-- Input data follows --

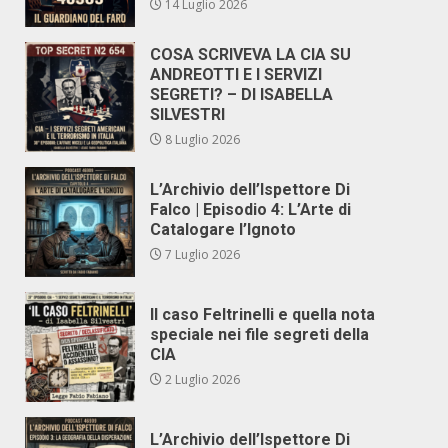
14 Luglio 2026
COSA SCRIVEVA LA CIA SU
ANDREOTTI E I SERVIZI
SEGRETI? – DI ISABELLA
SILVESTRI
8 Luglio 2026
L’Archivio dell’Ispettore Di
Falco | Episodio 4: L’Arte di
Catalogare l’Ignoto
7 Luglio 2026
Il caso Feltrinelli e quella nota
speciale nei file segreti della
CIA
2 Luglio 2026
L’Archivio dell’Ispettore Di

-- Input data concluded --

What you need to do: Reproduce the records without the pictures, substituting "July" for every occurrence of "Luglio" and changing nothing else.

Exercise output:
14 July 2026
COSA SCRIVEVA LA CIA SU
ANDREOTTI E I SERVIZI
SEGRETI? – DI ISABELLA
SILVESTRI
8 July 2026
L’Archivio dell’Ispettore Di
Falco | Episodio 4: L’Arte di
Catalogare l’Ignoto
7 July 2026
Il caso Feltrinelli e quella nota
speciale nei file segreti della
CIA
2 July 2026
L’Archivio dell’Ispettore Di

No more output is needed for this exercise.